PLAN No. 295. SMALL-TOWN CATERING
A young lady who lives in a small city where there are many social functions, has found catering on these occasions quite profitable, and she thus relates her plan of operations:
“I have furnished refreshments and acted as hostess for a social club of young men—usually thirty plates at fifty cents each. I serve fruit punch during the card game, and either a fruit salad or a meat salad, with crackers, ice cream or sherbet, cake and nuts, or mints. My profit is between five and six dollars. I also cater for the Masons’ ladies’ nights on the same terms, and in this small country town there is no other business of that sort.
“The Masons have about one hundred plates. I introduce the ladies and group them congenially; and the young daughters are only too glad to wait on the tables in pretty aprons, so that I employ only one maid. I arrange the tables for progressive Five Hundred. The girls who do not play are glad to serve and punch the score cards. The men can play pool, and there is a table for cinch and dominoes.”

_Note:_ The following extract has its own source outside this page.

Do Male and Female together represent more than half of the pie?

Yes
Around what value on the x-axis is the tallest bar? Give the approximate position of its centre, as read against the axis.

PLAN No. 296. PERFUME FOR A SICK ROOM
The following makes a very pleasant antiseptic perfume for a sick-room, imparting the odor of the pine woods, and is very grateful and refreshing to an invalid:
Oil of bergamot, 6 drams; oil of orange, 1 dram; oil of rosemary, 1 dram; eucalyptol, 2 drams; bornyl acetate, 1⁄2 dram; tincture benzoin, 4 drams; water, 21⁄2 parts; alcohol to make one gallon.
Mix and spray about the room whenever the air begins to indicate the necessity for freshening it.
PLAN No. 297. RAISING CAPONS
One poultry man in a Kansas town got so much more for his young roosters than was paid to any other person in the same place for apparently similar stock, that several of them came to him to find out why this was the case.